# My LIL MAN waited for me before passing... :(



## Snooty (May 12, 2014)

My lil man passed away last week May 8th. I noticed him being ill in the afternoon of the 6th. So I did all I can for him to make it through this struggle. From syringe feeding him, massaging his tummy and all the tlc, I gave it all. Here's the thing, lil man is no ordinary bun. He's a special needs rabbit. He's already ill before this g.i stasis. Unfortunately, he doesn't have much in him to fight another battle. :'(

The night before his passing, I am already preparing myself for the inevitable. He was just so weak that I can feel that he won't make it through the night. I set him up in a cosy blanket and went to sleep. The next day, he was still in the same spot( his cage is in my room ). I cried and got up, thought he was dead. But then, he got up on his feet very much alive. He looks happy to see me. But in about 15 mins or so he start to deteriorate fastt. He screamed from pain and just flopped side ways. I don't want to kill him myself to spare him from his suffering, I don't have the heart to do it. So I just waited for him to go on his own terms. He just waited for me to wake up before he decided it is time for him to go. :'( bitter sweet indeed.

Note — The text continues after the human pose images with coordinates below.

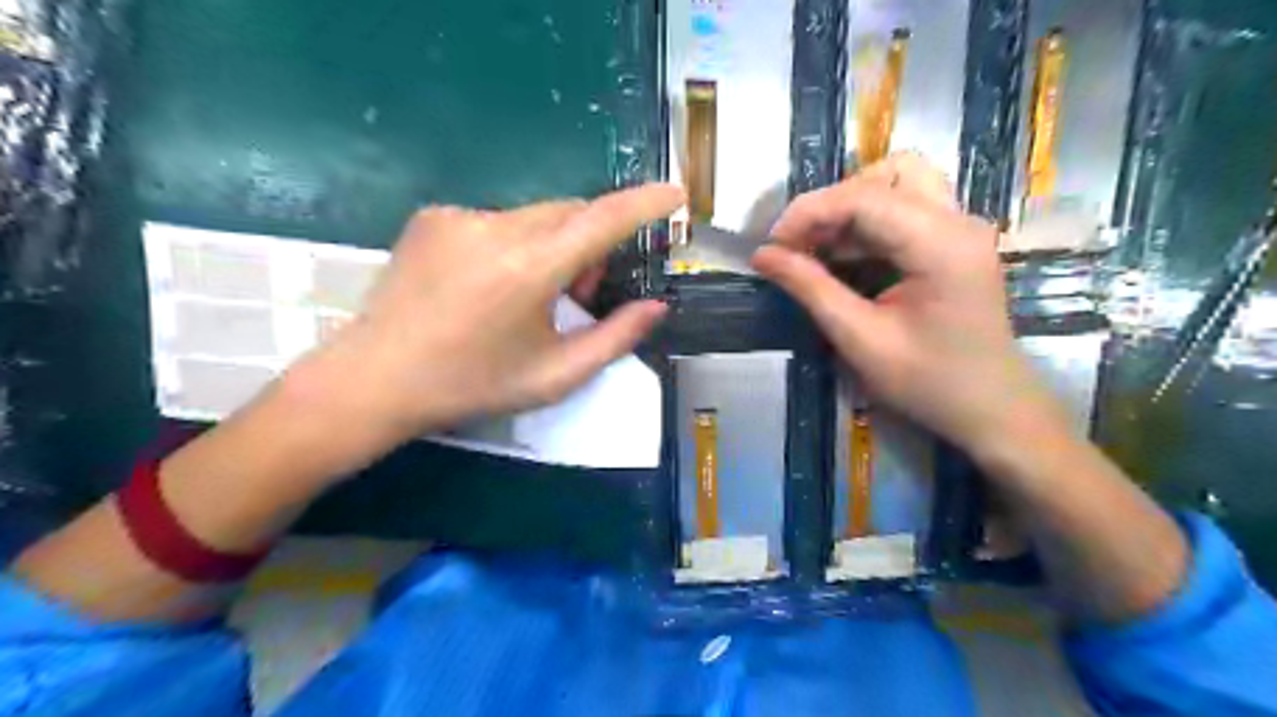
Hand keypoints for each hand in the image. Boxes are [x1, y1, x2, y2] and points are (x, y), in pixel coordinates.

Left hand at [284, 182, 683, 469]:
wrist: (376, 379)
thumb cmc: (472, 385)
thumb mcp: (554, 375)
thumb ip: (614, 338)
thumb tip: (656, 307)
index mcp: (529, 269)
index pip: (603, 221)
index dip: (645, 203)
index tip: (675, 194)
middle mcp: (495, 228)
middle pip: (570, 213)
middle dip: (591, 243)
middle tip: (582, 292)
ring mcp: (459, 216)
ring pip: (535, 216)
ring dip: (553, 244)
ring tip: (531, 294)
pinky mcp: (433, 216)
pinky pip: (497, 220)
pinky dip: (514, 244)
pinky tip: (488, 285)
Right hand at [751, 154, 1068, 459]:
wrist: (991, 410)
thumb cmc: (928, 383)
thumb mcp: (860, 339)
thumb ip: (811, 288)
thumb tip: (762, 255)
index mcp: (940, 243)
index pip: (864, 196)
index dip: (809, 212)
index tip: (772, 245)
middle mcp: (958, 221)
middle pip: (889, 172)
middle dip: (835, 201)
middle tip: (802, 243)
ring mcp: (961, 228)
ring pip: (899, 183)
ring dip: (850, 209)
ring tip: (817, 250)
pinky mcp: (954, 242)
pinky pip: (905, 210)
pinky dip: (866, 225)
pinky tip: (843, 257)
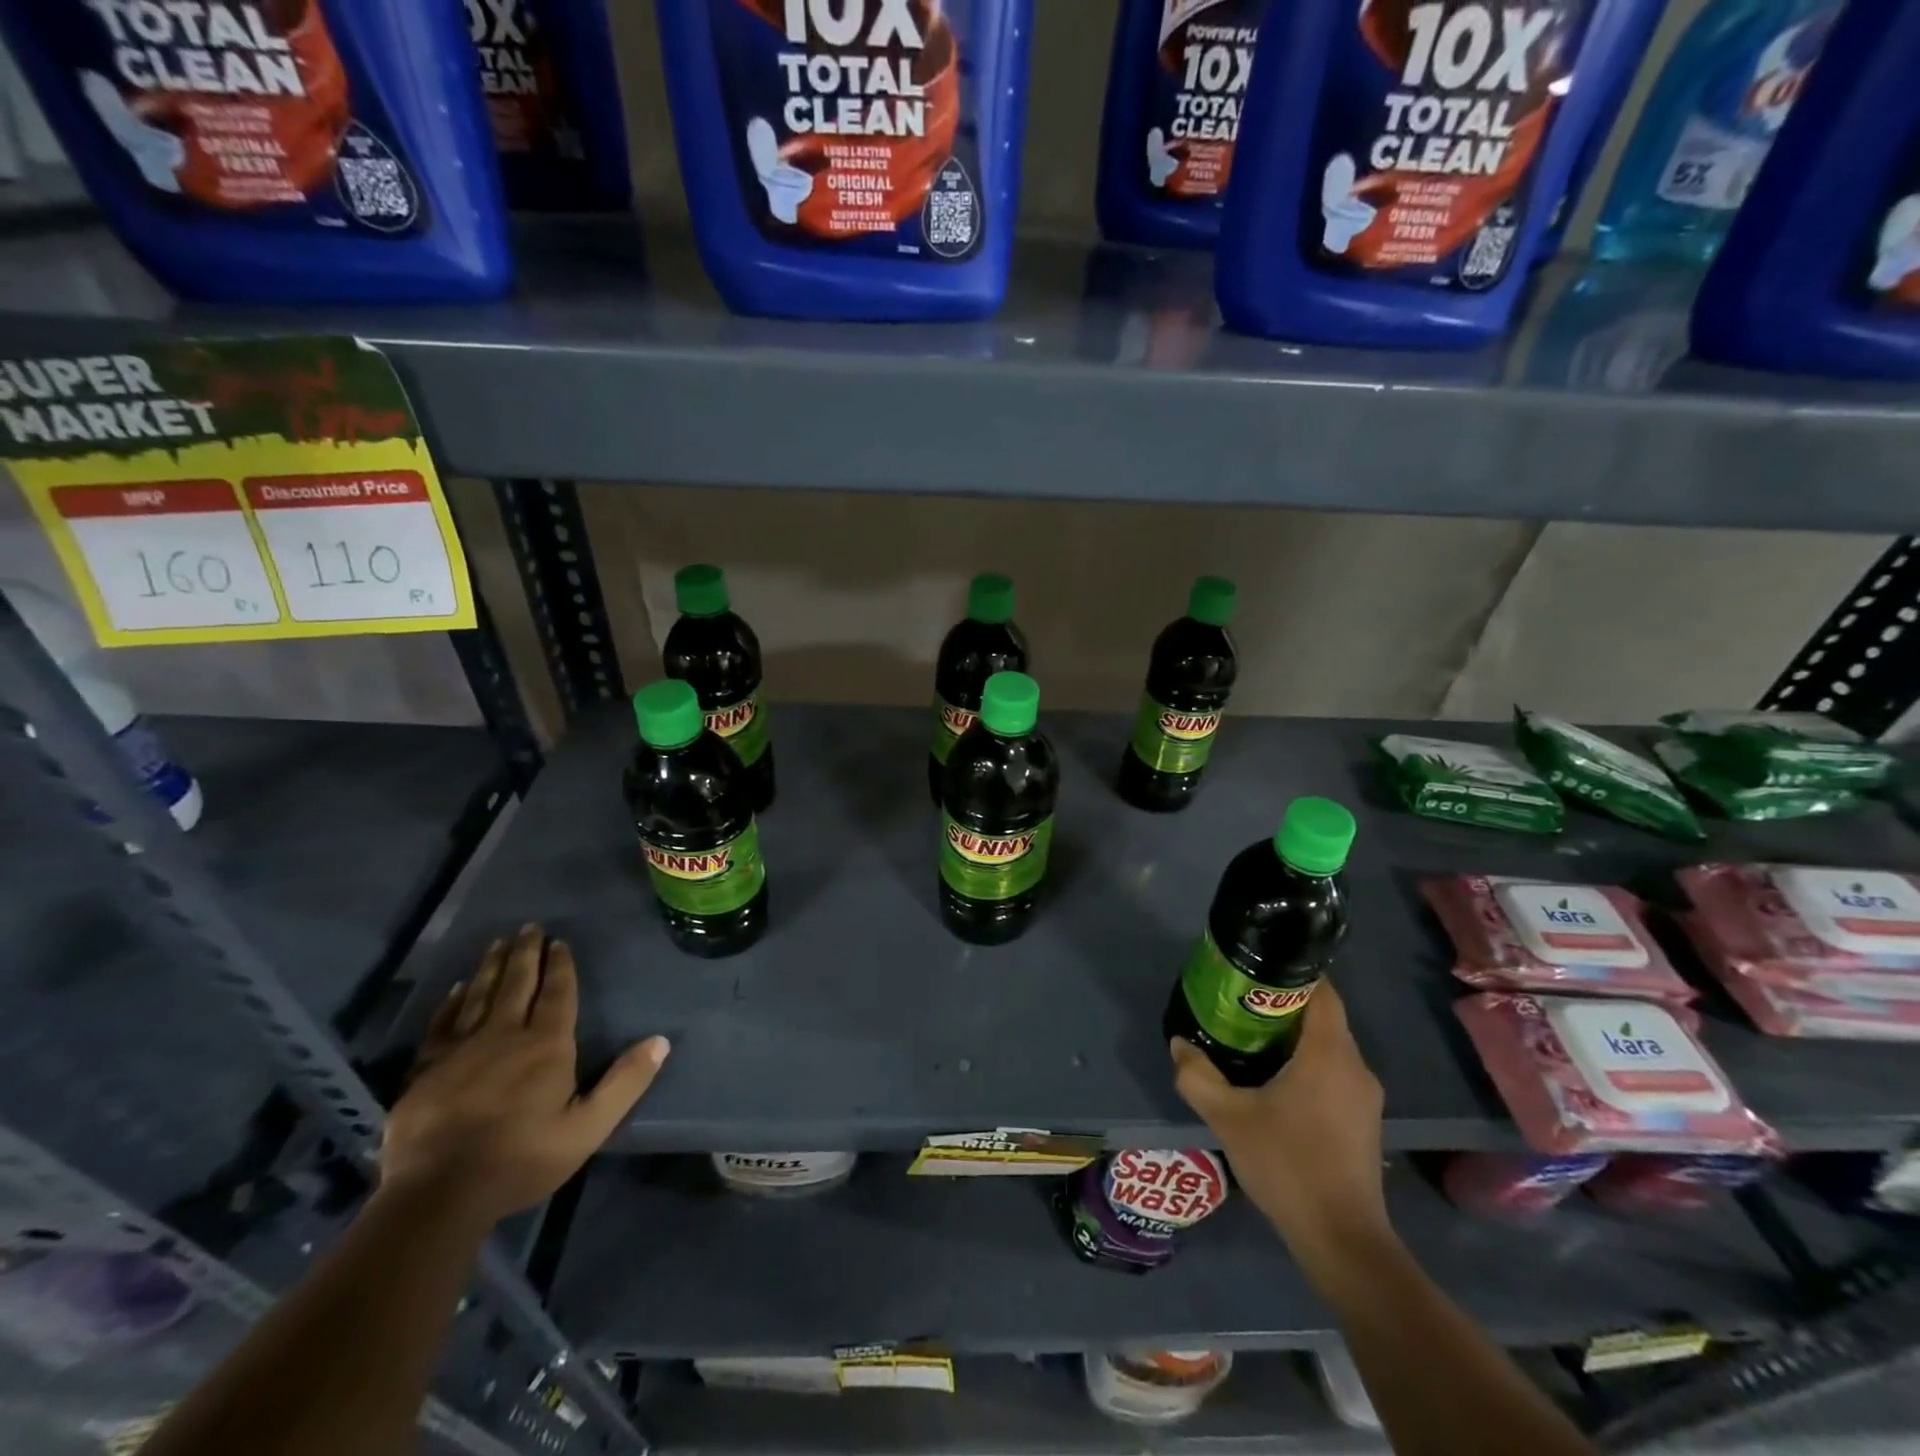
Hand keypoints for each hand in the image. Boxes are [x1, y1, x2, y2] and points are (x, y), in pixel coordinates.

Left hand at [381, 924, 669, 1222]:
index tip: (559, 942)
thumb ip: (625, 1082)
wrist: (438, 1194)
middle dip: (525, 953)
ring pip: (479, 995)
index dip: (560, 966)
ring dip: (491, 967)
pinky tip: (458, 989)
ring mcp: (461, 1049)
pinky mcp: (426, 1068)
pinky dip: (452, 1002)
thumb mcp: (588, 1127)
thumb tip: (661, 1041)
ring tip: (498, 943)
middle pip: (517, 983)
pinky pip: (443, 1023)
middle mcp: (505, 1035)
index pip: (557, 993)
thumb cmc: (522, 1158)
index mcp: (546, 1045)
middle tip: (529, 927)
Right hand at [1171, 980, 1389, 1266]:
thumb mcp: (1228, 1118)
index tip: (1256, 970)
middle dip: (1283, 1005)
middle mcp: (1355, 1066)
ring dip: (1294, 1037)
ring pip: (1329, 1046)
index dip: (1291, 972)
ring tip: (1250, 1039)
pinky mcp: (1364, 1121)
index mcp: (1329, 1053)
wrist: (1342, 1240)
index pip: (1321, 991)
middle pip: (1322, 1016)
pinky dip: (1308, 1064)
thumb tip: (1179, 1044)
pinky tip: (1275, 1082)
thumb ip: (1198, 1076)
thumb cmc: (1287, 1165)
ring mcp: (1365, 1096)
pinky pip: (1335, 1072)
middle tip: (1239, 1004)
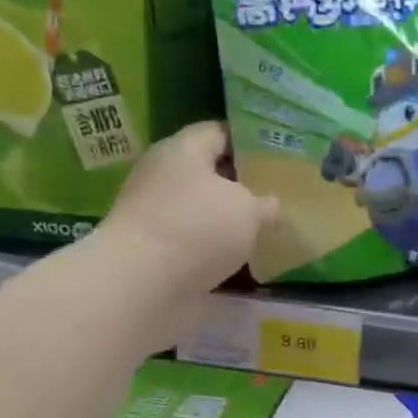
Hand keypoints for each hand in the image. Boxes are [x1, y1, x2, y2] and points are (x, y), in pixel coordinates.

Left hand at [90, 122, 277, 338]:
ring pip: (199, 206)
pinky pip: (190, 236)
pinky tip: (236, 254)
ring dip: (225, 216)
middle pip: (207, 170)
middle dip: (240, 181)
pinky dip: (210, 243)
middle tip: (275, 192)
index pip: (219, 132)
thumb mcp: (249, 211)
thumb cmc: (198, 229)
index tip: (277, 154)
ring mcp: (153, 211)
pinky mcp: (151, 246)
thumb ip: (265, 204)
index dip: (249, 140)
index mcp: (183, 149)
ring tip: (262, 226)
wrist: (141, 285)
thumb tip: (271, 205)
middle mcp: (163, 174)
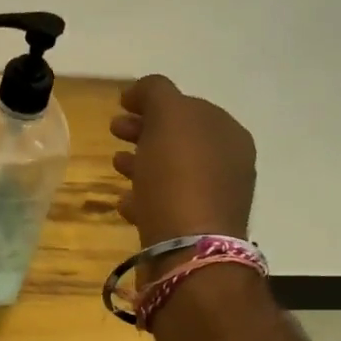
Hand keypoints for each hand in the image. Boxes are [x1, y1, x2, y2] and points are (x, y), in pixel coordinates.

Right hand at [110, 75, 255, 251]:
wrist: (188, 249)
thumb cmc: (179, 174)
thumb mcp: (168, 115)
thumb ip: (156, 91)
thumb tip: (142, 91)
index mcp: (226, 132)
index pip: (187, 105)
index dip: (153, 102)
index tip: (121, 105)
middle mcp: (227, 163)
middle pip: (178, 138)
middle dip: (145, 131)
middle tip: (114, 130)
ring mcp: (213, 198)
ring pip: (171, 171)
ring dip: (142, 162)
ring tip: (115, 164)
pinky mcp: (195, 229)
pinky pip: (165, 203)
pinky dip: (144, 196)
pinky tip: (125, 201)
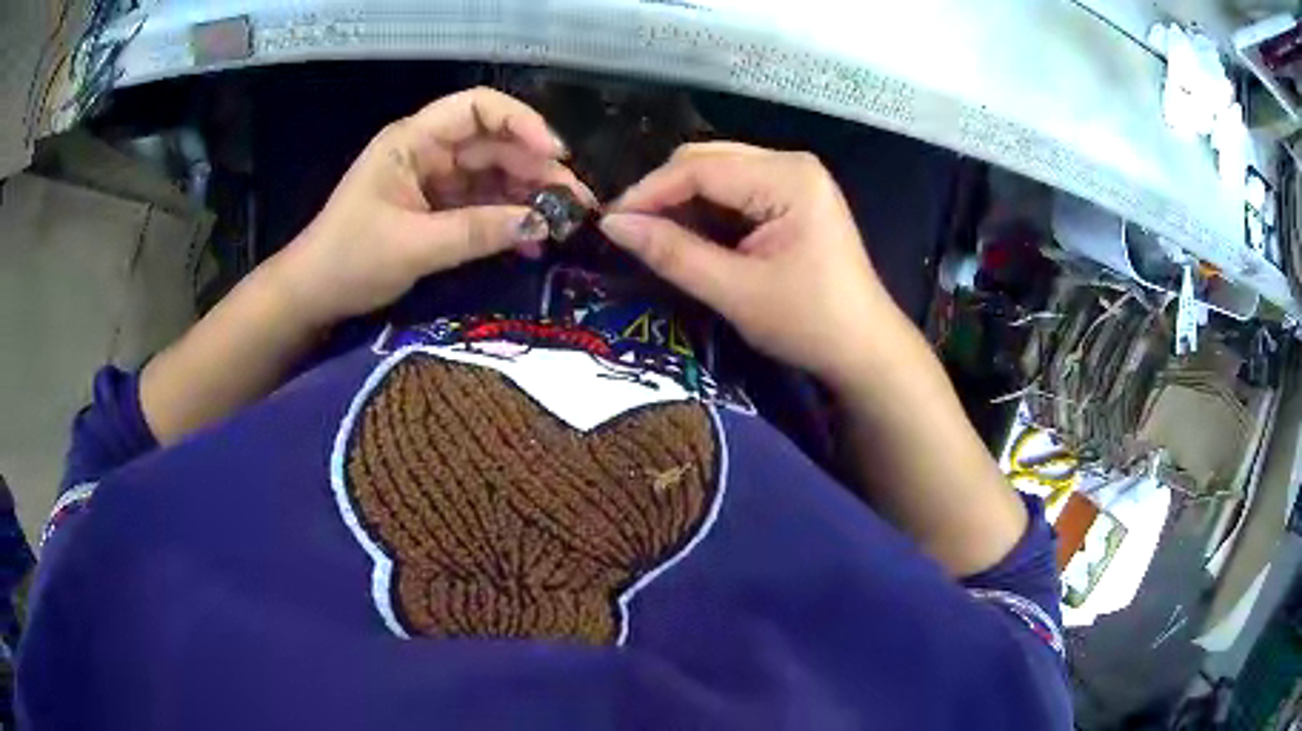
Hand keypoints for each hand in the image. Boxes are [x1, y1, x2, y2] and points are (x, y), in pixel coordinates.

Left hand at [269, 87, 594, 328]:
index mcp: (414, 140)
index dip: (521, 122)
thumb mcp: (414, 245)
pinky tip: (532, 241)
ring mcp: (434, 181)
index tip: (556, 154)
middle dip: (537, 169)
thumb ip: (478, 231)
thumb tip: (542, 223)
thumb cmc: (349, 262)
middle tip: (575, 202)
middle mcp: (428, 152)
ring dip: (529, 196)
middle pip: (495, 144)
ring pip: (494, 175)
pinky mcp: (437, 209)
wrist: (312, 298)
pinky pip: (482, 205)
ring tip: (563, 224)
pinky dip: (507, 220)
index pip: (478, 108)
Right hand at [599, 142, 907, 388]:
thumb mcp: (735, 291)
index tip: (609, 222)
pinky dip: (706, 211)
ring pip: (717, 173)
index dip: (649, 192)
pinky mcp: (792, 196)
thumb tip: (611, 225)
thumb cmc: (809, 323)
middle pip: (707, 160)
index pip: (700, 168)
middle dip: (664, 193)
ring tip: (653, 237)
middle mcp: (791, 164)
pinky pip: (735, 190)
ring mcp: (794, 178)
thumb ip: (672, 253)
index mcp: (787, 178)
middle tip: (628, 231)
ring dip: (683, 202)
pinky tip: (690, 237)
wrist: (864, 349)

I love him with all my heart. I will miss him dearly... His sweet tiny face, his crazy digging, constant peeing(kidney probs  ), his kisses, his hyper bursts, and more!! For 4 years he gave me joy and immense love. He will remain in my heart forever. He is my only LIL MAN!


----------



## pani (May 12, 2014)

So sorry to hear about his passing.  He was so lucky to have you to care for him and his special needs.

ray:

Binky free, little man.


----------



## Nancy McClelland (May 12, 2014)

So sorry for your loss--words are so inadequate.


----------



## mhockin78 (May 12, 2014)

Sounds like he had a lot of love to give you and he knew how much you loved him. Sorry to hear your lil man passed  What a special bond you two had, I hope you can take comfort in all his wonderful memories and the last 4 years you spent with him...


----------



## Snooty (May 13, 2014)

That was my LIL MAN... 
Thanks guys. Btw the profile pic is Snooty. They're twins.
Thanks guys.


----------



## HEM (May 19, 2014)

We are so sorry to hear of your loss!!
Hopefully you can reflect on the 4 years you had with your lil' man and that will help you through this time.
RIP lil man


----------